Et c'est Guillaume Meurice @GMeurice, qui a écrit il y a deux ans un roman COSME, sur un type qui cherche le sens du poème depuis des décennies...
Franchement, le livre est pas mauvais, bien documenté, mode polar. Pour Meurice, l'explication du poème de Rimbaud est à chercher dans la bible et dans L'APOCALYPSE.

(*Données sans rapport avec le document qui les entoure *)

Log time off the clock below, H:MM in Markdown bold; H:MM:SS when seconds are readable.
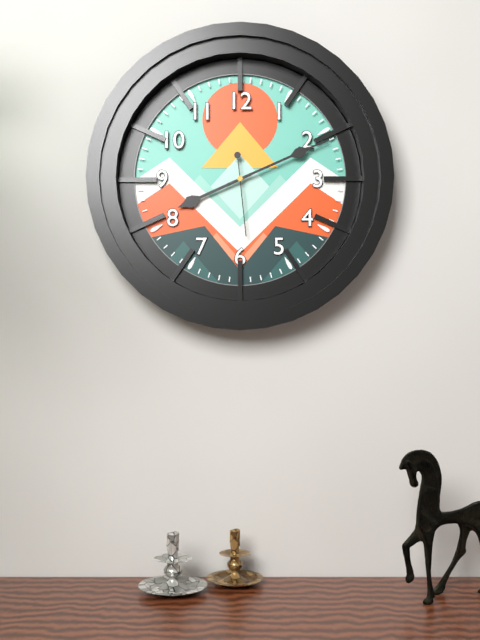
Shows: **8:11:29**
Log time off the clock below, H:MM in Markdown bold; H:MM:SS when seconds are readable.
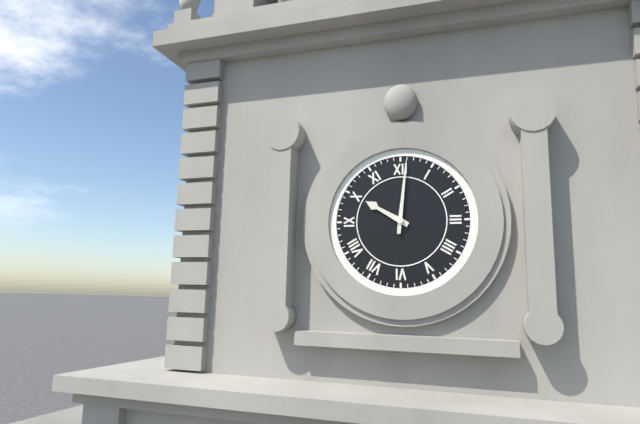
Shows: **10:01**
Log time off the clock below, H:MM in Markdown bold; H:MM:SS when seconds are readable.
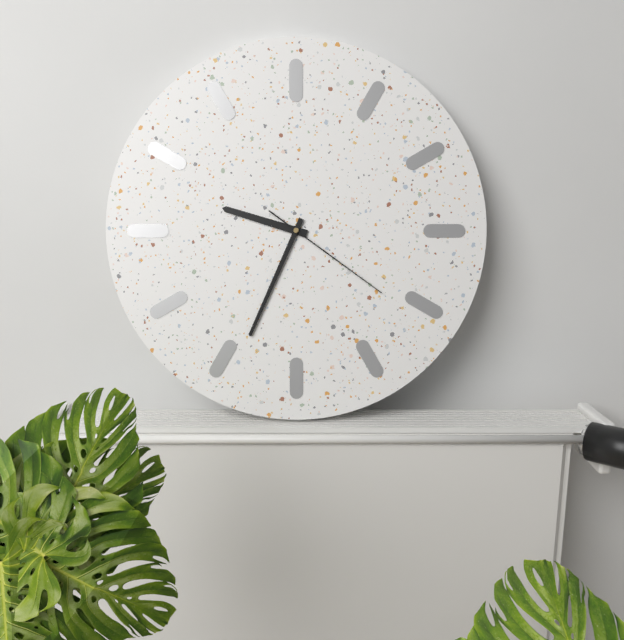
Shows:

Ca tombe bien, apocalypse en grec, ca veut dire : Révélation...
Il y a fort à parier que d'autres lectures, d'autres interprétations naissent dans le futur de ce poème. Alors je vais vous proposer la mienne si vous voulez.
Léger stress...
Voilà :
Si vous relisez le poème, vous allez voir que Rimbaud essaie de se justifier avec les sons et les couleurs.
Par exemple, pour le I et le U :

I, pourpres, sang craché, rires des lèvres belles
U, cycles, vibrements divins des mers virides
De telles images vous paraissent sans doute étranges, car si Rimbaud joue sur la forme des voyelles, la raideur de l’I n’a rien à voir avec le “sang craché”, et encore moins avec les “rires des lèvres belles”. Pour tout dire, c’est plutôt l’U qui aurait la forme d’un smiley…
Mais cette voyelle U est elle-même expliquée, dans le poème, allez savoir pourquoi, par de longues assonances en /i"/ = cYcles, vIbrements dIvIns des mers vIrIdes.

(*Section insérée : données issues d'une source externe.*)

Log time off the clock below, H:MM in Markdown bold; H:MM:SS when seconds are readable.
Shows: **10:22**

Y'a beaucoup trop de i dans un vers qui est censé représenter le u !
C’est assurément un blasphème de le penser, mais il faut craindre que Rimbaud ait interverti ces deux définitions.

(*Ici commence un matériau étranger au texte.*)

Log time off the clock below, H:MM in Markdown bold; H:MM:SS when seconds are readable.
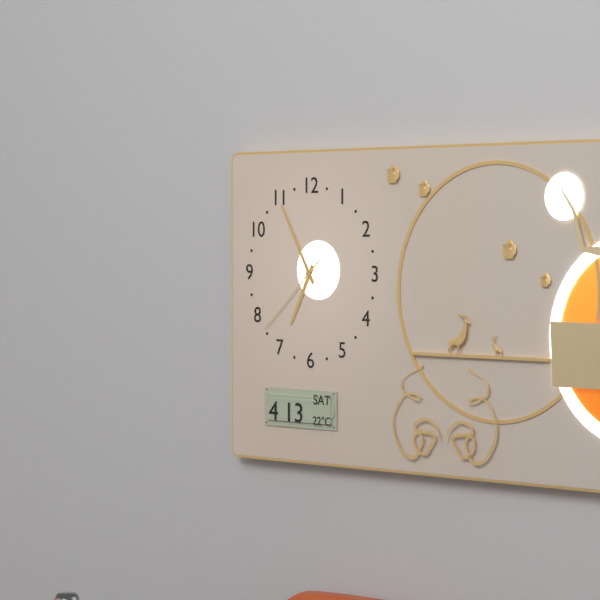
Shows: **6:55:38**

Pourquoi ? Peut-être à cause du premier vers, “A noir, E blanc, I rouge, U vert, O bleu…”

l’I vert aurait provoqué un jeu de mots gênant....
Rimbaud n’est pas Bobby Lapointe, et on est très sérieux quand on a 17 ans. Alors, ni vu ni connu, l’I devint rouge, l’U devint vert… Ne riez pas : c’est beaucoup de bruit pour rien, mais ca change tout.
Ca veut dire que Rimbaud se foutait royalement de la couleur qu'il donnait.
De toute façon Verlaine nous avait déjà prévenus : pour lui, le poème était un chef-d'oeuvre, mais c'était aussi une blague que Rimbaud avait fait à tout le monde.
Breton, le chef de file des Surréalistes, n'en pensait pas moins :
"C'est le jour où le sonnet des Voyelles ne sera plus pris au sérieux que l'on pourra parler sérieusement de Rimbaud".
Voilà, fin de ce thread beaucoup trop long.
Si vous aussi vous avez des interprétations de ce poème, si vous pensez savoir ce qu'il veut dire au bout du compte : on vous écoute !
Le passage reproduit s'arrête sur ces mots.